It is theorized that coastal Venezuela is the source population for I. i. melanoderma and also where it diverged from other iguanas. Three dispersal events have been proposed; one from coastal Venezuela to either Saba or Montserrat (with Montserrat being more likely if the dispersal was natural), a second pre-Columbian dispersal from one of these two islands to the other, and a third to Puerto Rico and the Virgin Islands. These dispersal events may have happened from natural dispersals, transport and introduction by Amerindians and/or European colonists, or both. As parts of its range may have been facilitated by human transport, its strange disjunct distribution may not be entirely natural in origin.

A 2022 population estimate on Saba suggests that ~6000 iguanas occur on the island.

==Description==
The Saban black iguana is darker coloured than the other subspecies of green iguana, with colouration deepening in older individuals.
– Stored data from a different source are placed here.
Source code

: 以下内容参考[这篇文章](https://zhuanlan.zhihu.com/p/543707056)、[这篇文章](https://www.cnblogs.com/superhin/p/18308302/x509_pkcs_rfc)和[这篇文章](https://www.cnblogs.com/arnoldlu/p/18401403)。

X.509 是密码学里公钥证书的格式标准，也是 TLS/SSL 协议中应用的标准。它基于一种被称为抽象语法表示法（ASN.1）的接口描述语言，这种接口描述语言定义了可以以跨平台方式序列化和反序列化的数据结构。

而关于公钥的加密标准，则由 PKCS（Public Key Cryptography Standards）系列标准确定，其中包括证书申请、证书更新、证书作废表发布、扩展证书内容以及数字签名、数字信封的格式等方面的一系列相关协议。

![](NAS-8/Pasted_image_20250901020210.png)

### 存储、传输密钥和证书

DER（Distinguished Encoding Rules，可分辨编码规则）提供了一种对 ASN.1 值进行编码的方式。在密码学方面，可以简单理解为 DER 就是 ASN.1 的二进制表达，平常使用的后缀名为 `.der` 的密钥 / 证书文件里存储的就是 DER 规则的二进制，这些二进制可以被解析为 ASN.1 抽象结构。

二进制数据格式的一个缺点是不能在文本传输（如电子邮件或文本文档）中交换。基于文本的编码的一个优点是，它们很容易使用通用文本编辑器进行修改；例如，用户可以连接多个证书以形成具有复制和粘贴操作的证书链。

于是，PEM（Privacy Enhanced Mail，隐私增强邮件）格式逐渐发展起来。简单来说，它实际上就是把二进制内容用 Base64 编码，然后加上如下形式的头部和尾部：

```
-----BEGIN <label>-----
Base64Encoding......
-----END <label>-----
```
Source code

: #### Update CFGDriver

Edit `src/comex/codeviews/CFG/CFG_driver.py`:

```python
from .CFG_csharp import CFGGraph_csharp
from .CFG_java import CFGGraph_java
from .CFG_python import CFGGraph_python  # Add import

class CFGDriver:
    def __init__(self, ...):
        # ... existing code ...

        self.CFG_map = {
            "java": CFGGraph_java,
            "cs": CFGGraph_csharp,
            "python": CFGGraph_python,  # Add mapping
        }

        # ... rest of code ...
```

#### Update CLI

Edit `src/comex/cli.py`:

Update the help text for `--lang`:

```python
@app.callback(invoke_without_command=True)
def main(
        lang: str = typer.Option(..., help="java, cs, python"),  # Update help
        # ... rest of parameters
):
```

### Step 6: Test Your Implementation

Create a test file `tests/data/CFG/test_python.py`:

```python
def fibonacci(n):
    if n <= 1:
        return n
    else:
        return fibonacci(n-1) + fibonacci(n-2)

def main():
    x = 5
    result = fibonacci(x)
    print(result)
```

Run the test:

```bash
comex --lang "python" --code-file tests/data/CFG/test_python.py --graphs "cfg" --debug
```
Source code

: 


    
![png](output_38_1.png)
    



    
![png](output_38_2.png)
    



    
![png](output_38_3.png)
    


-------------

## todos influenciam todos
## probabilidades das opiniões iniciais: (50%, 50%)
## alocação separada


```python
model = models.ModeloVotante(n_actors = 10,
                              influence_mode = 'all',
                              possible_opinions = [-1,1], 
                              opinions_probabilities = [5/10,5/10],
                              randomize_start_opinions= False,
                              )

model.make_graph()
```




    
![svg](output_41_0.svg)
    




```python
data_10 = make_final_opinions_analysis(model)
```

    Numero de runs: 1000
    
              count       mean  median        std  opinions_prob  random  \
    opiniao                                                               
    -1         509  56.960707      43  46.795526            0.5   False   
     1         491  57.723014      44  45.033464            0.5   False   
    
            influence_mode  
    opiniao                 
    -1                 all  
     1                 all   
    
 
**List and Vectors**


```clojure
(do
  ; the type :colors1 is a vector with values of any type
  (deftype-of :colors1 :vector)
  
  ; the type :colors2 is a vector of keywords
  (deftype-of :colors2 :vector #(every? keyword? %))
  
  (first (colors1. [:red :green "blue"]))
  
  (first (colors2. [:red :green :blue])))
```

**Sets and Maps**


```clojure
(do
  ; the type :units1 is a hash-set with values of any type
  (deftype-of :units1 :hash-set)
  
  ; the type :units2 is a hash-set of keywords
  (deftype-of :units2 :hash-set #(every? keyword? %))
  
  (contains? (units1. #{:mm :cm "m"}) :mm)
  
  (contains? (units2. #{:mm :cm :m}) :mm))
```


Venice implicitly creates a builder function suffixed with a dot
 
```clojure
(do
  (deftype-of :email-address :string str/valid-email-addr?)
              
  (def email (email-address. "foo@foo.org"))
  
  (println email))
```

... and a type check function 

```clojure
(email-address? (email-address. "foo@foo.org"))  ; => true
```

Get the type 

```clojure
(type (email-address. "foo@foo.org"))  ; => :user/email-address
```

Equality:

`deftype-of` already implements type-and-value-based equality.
It possesses a black dewlap, high dorsal spikes, no horns on the snout, and carries a noticeable black patch between the eye and tympanum.
Although the Saban black iguana has been described as more darker than other subspecies, a recent population assessment of the Saba population indicated that only a small percentage of all adults become completely melanistic. While many iguanas become only partially melanistic, all had a black facial patch between the tympanum and eye.

==Conservation==
It has been suggested that the subspecies is threatened by unsustainable harvest for consumption and the pet trade, and by competition with and hybridization from escaped or released non-native iguanas. Indeed, non-native iguanas were sighted on Saba for the first time in 2021. Action was undertaken to remove these non-native iguanas from Saba, efforts which are still ongoing in 2025. There have been plans to reintroduce the subspecies to Redonda, where it may have formerly occurred but was extirpated from.

Iguanas from Saba have been illegally exported and subsequently traded using fraudulent CITES permits, and are currently offered as pets in numerous countries across the globe.